▸ What this task involves:
Using the listing below, please gather every line containing the word "mass".

▸ Source data:
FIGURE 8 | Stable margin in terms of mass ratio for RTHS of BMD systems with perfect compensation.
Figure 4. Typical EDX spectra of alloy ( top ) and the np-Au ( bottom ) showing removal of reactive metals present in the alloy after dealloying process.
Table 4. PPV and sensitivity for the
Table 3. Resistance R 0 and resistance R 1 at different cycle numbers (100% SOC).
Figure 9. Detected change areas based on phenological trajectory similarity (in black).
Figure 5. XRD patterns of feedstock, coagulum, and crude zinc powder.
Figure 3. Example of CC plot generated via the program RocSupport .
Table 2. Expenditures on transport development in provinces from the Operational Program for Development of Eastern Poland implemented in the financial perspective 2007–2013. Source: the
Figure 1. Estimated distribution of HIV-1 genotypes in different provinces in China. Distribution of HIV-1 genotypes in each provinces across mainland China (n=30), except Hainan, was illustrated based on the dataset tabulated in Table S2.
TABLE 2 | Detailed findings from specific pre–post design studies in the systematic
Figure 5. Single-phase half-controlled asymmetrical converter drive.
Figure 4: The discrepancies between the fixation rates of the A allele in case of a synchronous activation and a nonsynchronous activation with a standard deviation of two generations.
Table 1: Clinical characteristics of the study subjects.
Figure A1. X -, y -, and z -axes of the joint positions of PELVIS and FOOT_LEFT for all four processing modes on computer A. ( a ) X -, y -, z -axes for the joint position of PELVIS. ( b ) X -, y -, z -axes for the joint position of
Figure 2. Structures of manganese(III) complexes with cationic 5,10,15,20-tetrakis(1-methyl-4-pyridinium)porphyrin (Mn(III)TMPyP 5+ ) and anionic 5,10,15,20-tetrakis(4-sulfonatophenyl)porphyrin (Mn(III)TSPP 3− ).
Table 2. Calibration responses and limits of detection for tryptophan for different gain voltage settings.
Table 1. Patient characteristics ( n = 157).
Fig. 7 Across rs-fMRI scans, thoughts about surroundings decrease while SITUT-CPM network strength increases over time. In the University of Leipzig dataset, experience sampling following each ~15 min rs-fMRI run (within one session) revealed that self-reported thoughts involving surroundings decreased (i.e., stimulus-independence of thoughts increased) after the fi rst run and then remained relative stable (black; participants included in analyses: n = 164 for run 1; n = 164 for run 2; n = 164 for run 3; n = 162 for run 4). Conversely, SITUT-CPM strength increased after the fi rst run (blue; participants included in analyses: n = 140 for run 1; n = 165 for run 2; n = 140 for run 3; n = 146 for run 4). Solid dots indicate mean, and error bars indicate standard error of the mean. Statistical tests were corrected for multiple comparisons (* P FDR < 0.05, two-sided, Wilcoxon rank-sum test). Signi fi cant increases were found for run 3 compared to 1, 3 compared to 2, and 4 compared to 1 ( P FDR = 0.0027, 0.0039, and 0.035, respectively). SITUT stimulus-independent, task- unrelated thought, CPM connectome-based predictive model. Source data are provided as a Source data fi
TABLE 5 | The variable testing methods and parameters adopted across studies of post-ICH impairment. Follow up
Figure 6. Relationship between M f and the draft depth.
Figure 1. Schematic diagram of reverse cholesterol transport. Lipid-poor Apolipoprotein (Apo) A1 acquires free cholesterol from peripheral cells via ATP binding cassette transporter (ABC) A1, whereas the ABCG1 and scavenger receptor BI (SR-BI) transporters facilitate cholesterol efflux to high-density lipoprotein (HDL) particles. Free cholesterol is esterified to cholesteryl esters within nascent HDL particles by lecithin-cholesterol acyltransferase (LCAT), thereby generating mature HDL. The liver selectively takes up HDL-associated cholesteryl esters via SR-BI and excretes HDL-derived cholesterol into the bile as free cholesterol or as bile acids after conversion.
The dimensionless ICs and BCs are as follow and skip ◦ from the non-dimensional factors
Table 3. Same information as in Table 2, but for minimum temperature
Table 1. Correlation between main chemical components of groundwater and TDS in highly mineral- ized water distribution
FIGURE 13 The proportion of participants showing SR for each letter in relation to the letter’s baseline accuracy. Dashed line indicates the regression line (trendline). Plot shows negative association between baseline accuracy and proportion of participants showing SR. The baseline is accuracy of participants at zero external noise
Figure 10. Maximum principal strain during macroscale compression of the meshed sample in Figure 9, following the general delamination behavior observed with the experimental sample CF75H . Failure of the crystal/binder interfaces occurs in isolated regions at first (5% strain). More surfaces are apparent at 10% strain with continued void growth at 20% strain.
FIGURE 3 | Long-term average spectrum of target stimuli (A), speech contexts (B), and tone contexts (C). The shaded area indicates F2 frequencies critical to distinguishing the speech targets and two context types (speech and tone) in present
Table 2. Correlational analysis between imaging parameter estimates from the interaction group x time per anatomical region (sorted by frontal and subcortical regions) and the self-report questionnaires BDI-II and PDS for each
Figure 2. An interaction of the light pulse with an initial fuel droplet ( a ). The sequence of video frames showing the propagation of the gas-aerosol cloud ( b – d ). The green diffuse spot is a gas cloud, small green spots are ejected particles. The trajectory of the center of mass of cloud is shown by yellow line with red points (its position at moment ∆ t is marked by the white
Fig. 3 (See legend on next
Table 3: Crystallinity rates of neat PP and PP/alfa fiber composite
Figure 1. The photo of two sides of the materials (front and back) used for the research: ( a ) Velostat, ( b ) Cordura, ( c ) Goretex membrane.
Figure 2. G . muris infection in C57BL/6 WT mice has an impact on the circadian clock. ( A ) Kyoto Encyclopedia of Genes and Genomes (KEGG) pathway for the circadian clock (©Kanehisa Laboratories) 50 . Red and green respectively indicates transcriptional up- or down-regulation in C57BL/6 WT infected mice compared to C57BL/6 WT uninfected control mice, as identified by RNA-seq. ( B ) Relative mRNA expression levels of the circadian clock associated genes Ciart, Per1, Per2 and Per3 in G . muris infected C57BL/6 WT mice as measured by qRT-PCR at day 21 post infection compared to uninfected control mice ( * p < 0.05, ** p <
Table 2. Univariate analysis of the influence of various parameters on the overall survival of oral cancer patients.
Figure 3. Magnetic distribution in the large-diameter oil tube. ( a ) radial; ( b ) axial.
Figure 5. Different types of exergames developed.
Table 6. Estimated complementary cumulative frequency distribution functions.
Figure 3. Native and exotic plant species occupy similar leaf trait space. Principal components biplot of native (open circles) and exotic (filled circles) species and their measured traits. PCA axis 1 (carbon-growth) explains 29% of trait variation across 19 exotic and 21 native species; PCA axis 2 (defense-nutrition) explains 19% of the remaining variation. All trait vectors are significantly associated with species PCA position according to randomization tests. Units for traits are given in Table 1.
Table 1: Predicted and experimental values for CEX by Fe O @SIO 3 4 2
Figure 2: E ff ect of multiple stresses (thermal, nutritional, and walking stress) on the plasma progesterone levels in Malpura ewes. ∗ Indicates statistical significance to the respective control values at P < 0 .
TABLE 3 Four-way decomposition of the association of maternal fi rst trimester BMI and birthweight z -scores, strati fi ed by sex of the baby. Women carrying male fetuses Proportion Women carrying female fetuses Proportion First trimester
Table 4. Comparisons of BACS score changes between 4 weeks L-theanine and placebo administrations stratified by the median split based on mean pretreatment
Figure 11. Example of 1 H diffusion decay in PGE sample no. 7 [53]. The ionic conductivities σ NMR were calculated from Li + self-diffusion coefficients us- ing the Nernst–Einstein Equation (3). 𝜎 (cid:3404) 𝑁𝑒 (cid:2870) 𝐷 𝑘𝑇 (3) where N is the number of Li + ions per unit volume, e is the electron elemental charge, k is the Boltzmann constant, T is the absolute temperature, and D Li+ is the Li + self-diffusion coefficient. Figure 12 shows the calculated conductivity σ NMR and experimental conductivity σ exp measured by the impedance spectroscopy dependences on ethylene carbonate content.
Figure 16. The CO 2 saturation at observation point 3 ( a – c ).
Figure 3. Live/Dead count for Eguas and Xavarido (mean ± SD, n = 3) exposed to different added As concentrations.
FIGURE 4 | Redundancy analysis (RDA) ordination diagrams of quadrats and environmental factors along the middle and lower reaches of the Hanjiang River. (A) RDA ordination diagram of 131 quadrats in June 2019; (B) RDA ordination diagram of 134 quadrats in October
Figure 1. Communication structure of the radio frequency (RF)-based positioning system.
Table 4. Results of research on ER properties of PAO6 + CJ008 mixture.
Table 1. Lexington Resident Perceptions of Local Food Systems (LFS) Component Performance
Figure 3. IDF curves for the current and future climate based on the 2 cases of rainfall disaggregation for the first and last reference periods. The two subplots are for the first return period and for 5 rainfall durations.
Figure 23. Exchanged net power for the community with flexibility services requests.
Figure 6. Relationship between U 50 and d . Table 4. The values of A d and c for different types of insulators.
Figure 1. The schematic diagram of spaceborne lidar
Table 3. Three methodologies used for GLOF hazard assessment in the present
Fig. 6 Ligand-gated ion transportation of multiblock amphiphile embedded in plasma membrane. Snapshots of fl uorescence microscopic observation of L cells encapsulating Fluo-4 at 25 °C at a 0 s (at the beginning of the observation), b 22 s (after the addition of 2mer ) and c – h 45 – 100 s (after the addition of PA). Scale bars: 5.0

▸ Output below:
FIGURE 8 | Stable margin in terms of mass ratio for RTHS of BMD systems with perfect compensation.
Figure 2. An interaction of the light pulse with an initial fuel droplet ( a ). The sequence of video frames showing the propagation of the gas-aerosol cloud ( b – d ). The green diffuse spot is a gas cloud, small green spots are ejected particles. The trajectory of the center of mass of cloud is shown by yellow line with red points (its position at moment ∆ t is marked by the white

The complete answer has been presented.